The same goes for amber alerts on cable TV. Unless I opt in, the cable company, or whoever is responsible, should not be allowed simply to change the channels on my cable box to tune in the emergency channel. It would be sufficient to have local channels run a text message - without any beeping or voiceover - along the top or bottom of the screen.

2 bits
Cottonwood Heights, UT

Lightbearer,
Should you also be able to opt out of seeing the messages on the overhead signs on the freeways?

I think the beeping and voice are for people who may be interested but are not watching the screen at the exact moment the notice is displayed.

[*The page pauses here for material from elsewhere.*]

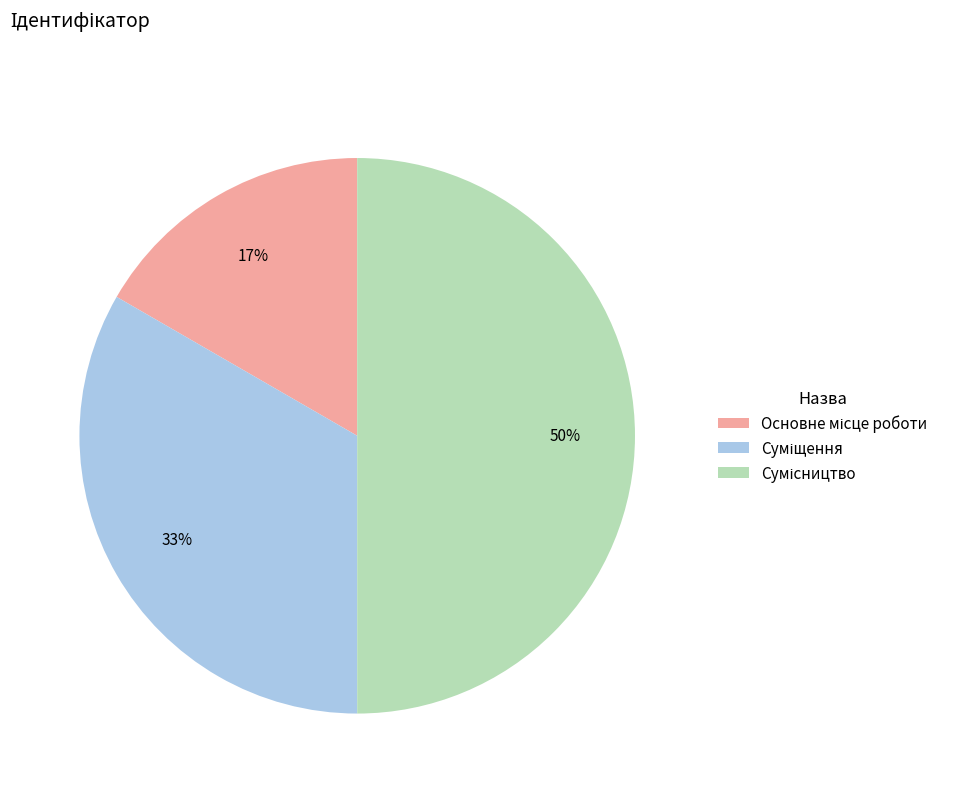

To the nearest percent, what is the average slice percentage?

33%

I think they could provide an opt in/out for cable TV, but that would require them to transmit broadcast content in a completely different way. Currently they broadcast the signal, and you see whatever channel you are tuned too (not a custom feed to each home). But they could probably do this if they required all content to be handled like pay-per-view (where you order the content and they send a custom feed of the selected program to your modem). But that would require a HUGE expense in equipment (for all broadcasts to be stored on servers and transmitted in a custom feed to each home). And all content would have to be pre-recorded (so it could be stored and customized instead of a live broadcast).

Lightbearer
Brigham City, UT

Re "Should you also be able to opt out of seeing the messages on the overhead signs on the freeways?"

How is that comparable to sitting at home watching TV? What if my TV is off? I don't see the alert then, either.

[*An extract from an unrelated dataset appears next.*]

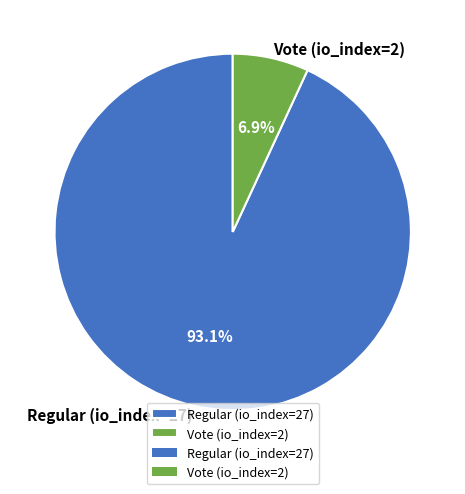

Does Vote (io_index=2) represent more than half of the total?

No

Re: "I think they could provide an opt in/out for cable TV, but that would require them to transmit broadcast content in a completely different way. Currently they broadcast the signal, and you see whatever channel you are tuned too (not a custom feed to each home)."

During an amber alert, the cable box switches to the emergency channel, as it does during tests of the emergency broadcast system. You can't change channels. You can't change back to the channel you were watching. It's as if the remote has been disabled. After the alert, the cable box switches back to the channel you were previously watching - when it works correctly. Since every cable box is already registered, they would simply have to exclude those cable boxes that haven't opted in.

Secondary boxes (DTAs) and satellite receivers don't behave that way, so with them there's no need to opt out.

CD Jorgensen
Idaho Falls, ID

I was one of about half a dozen people in my office who suddenly got an Amber Alert for Hannah Anderson when it was believed that she might be headed in the direction of Idaho, where I live. While it startled us all, the sudden mass ringing was more funny than annoying. And even if it were annoying, I would rather still get it if there were a chance of me being able to help when it was needed.

However, the short message was nearly useless (about 60 characters). It took a bit of deciphering to figure out what information they wanted to convey. Most text messages are limited to 160 characters, and I would rather they make use of it, even if they are limited to fewer characters in other mediums. It can't be all that difficult to create two messages instead of one.

As far as opting out...I don't think it should be allowed, but I do think people should be able to configure their phone to use the current ring settings for Amber Alerts.